RhPAP continues its celebration of 2020 The Year of the Nurse and the Midwife with profiles of three nurse practitioners (NPs) in rural Alberta. These articles by Lorena Franchuk discuss how NPs contribute to health care throughout Alberta and how their integration is working in two rural clinics.
Gloria Letendre may have a house in Edmonton, but her heart is in the North.
The long-time nurse practitioner has spent many years navigating the challenges that come with delivering health care to remote communities in northern Alberta.
“I come up here, because I like it,” said Letendre, who hones her Cree language skills with the elders, some of whom don’t speak English. As part of her work, she’s become accustomed to facing challenges including battling fires, blizzards, isolation, and the recognition that the health of thousands across the remote terrain is potentially in her hands.
Letendre’s medical career kicked off at Edmonton’s Royal Alexandra Hospital as a licensed practical nurse shortly after her high school graduation.
“I still remember the [nursing] station—Station 23,” the 72-year-old recalled, musing about the experiences she faced living in the city as a young nurse with northern Alberta roots.
After a health-care career hiatus, Letendre returned as an adult student to train as a registered nurse in 1996. Nine years later, she completed her nurse practitioner training. Over the years, she’s worked with Health Canada as a rotating nurse practitioner for the north in many Indigenous communities, as well as holding other positions within the health-care field.

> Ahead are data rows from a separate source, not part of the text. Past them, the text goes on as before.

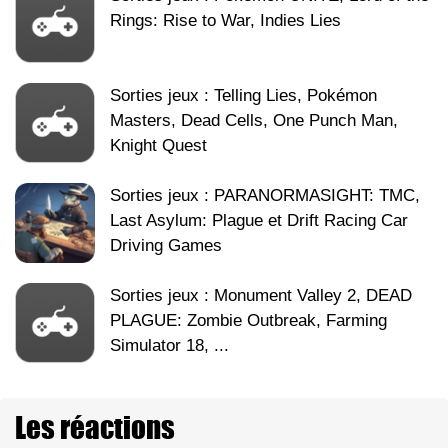
Rings: Rise to War, Indies Lies
Sorties jeux : Telling Lies, Pokémon
Masters, Dead Cells, One Punch Man,
Knight Quest
Sorties jeux : PARANORMASIGHT: TMC,
Last Asylum: Plague et Drift Racing Car
Driving Games
Sorties jeux : Monument Valley 2, DEAD
PLAGUE: Zombie Outbreak, Farming
Simulator 18, ...
Les réactions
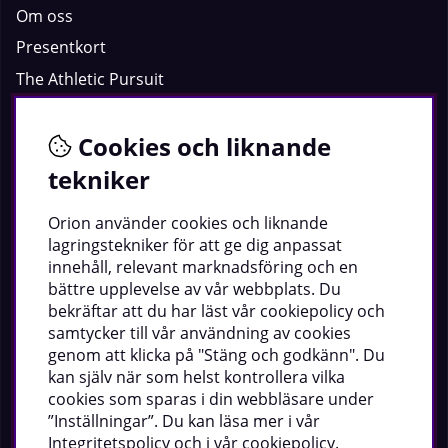
Om oss
Presentkort
The Athletic Pursuit
Sociala medier
Cookies och liknande
Facebook
tekniker
Instagram
Orion använder cookies och liknande
lagringstekniker för att ge dig anpassat
Youtube
innehåll, relevant marknadsföring och en
TikTok
bättre upplevelse av vår webbplats. Du
bekräftar att du har läst vår cookiepolicy och
samtycker till vår användning av cookies
Orion demobutik
genom att klicka på "Stäng och godkänn". Du
kan själv när som helst kontrollera vilka
Vi är dedikerade till att erbjuda dig de bästa produkterna
cookies som sparas i din webbläsare under
och en enastående shoppingupplevelse.
”Inställningar”. Du kan läsa mer i vår
Integritetspolicy
och i vår
cookiepolicy
.
Telefon:
0533-69 16 00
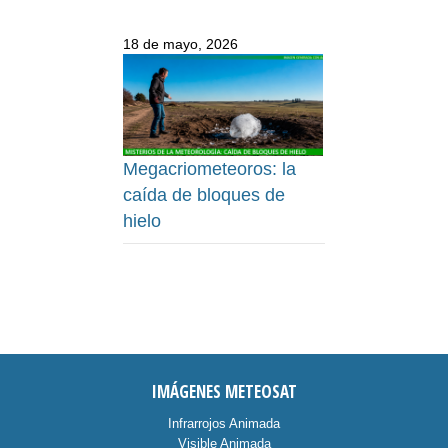
18 de mayo, 2026
Megacriometeoros: la
caída de bloques de
hielo
IMÁGENES METEOSAT
Infrarrojos Animada
Visible Animada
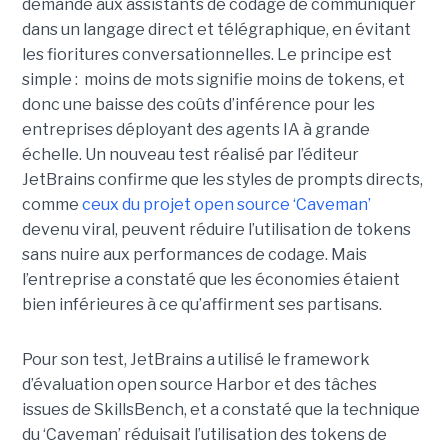
demande aux assistants de codage de communiquer
dans un langage direct et télégraphique, en évitant
les fioritures conversationnelles. Le principe est
simple : moins de mots signifie moins de tokens, et
donc une baisse des coûts d’inférence pour les
entreprises déployant des agents IA à grande
échelle. Un nouveau test réalisé par l’éditeur
JetBrains confirme que les styles de prompts directs,
comme
ceux du projet open source ‘Caveman’
devenu viral, peuvent réduire l’utilisation de tokens
sans nuire aux performances de codage. Mais
l’entreprise a constaté que les économies étaient
bien inférieures à ce qu’affirment ses partisans.
Pour son test, JetBrains a utilisé le framework
d’évaluation open source Harbor et des tâches
issues de SkillsBench, et a constaté que la technique
du ‘Caveman’ réduisait l’utilisation des tokens de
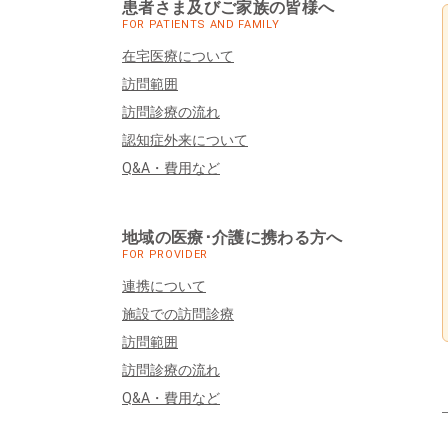
患者さま及びご家族の皆様へ
FOR PATIENTS AND FAMILY
在宅医療について
訪問範囲
訪問診療の流れ
認知症外来について
Q&A・費用など
地域の医療･介護に携わる方へ
FOR PROVIDER
連携について
施設での訪問診療
訪問範囲
訪問診療の流れ
Q&A・費用など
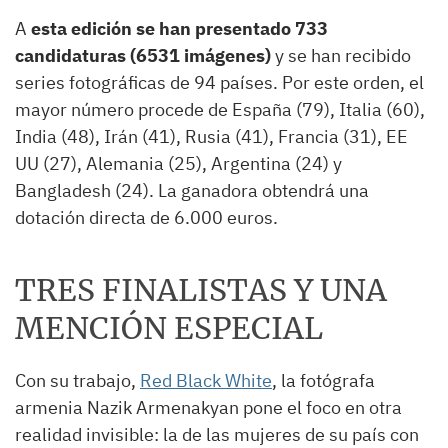
A
esta edición se han presentado 733
candidaturas (6531 imágenes)
y se han recibido
series fotográficas de 94 países. Por este orden, el
mayor número procede de España (79), Italia (60),
India (48), Irán (41), Rusia (41), Francia (31), EE
UU (27), Alemania (25), Argentina (24) y
Bangladesh (24). La ganadora obtendrá una
dotación directa de 6.000 euros.
TRES FINALISTAS Y UNA
MENCIÓN ESPECIAL
Con su trabajo,
Red Black White
, la fotógrafa
armenia Nazik Armenakyan pone el foco en otra
realidad invisible: la de las mujeres de su país con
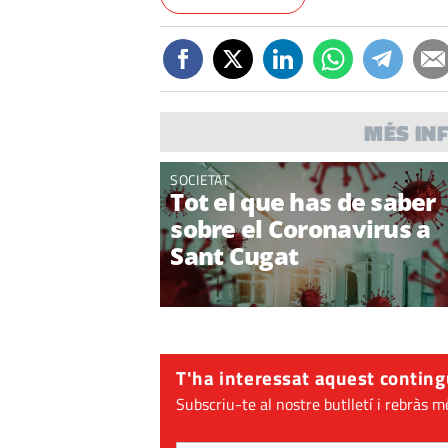
MÉS IN
SOCIETAT
Tot el que has de saber
sobre el Coronavirus a
Sant Cugat
T'ha interessat aquest conting
Subscriu-te al nostre butlletí i rebràs m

I know how hard it is to work out here; it’s really hard. We, in the North, go through things that people in Edmonton would never ever fathom.”
-Gloria Letendre, Fort Vermillion nurse practitioner
Now based in Alberta’s far north in the community of Fort Vermilion, she is involved with a cancer prevention and screening project for the Tallcree Tribal Government and Beaver First Nation. The role is a little more predictable for Letendre, who is used to being on call as a nurse practitioner wherever and whenever needed.
Her passion for the North was forged at a young age when she was raised on a trap-line within the Big Stone Cree Nation about three hours north of Slave Lake. The nearest physician was 42 km away by horse team or dog sled so her mother, a traditional medicine woman, applied her knowledge when the family was ill or injured.
Eight-year-old Letendre began school in La Crete’s one-room school, a location so far from home that she lived with her teacher.
Letendre makes it her mission to promote better access to health care.
“I know how hard it is to work out here; it’s really hard. We, in the North, go through things that people in Edmonton would never ever fathom.”
“This is a [nurse practitioner’s] dream up here. There’s a lot of work to be done.”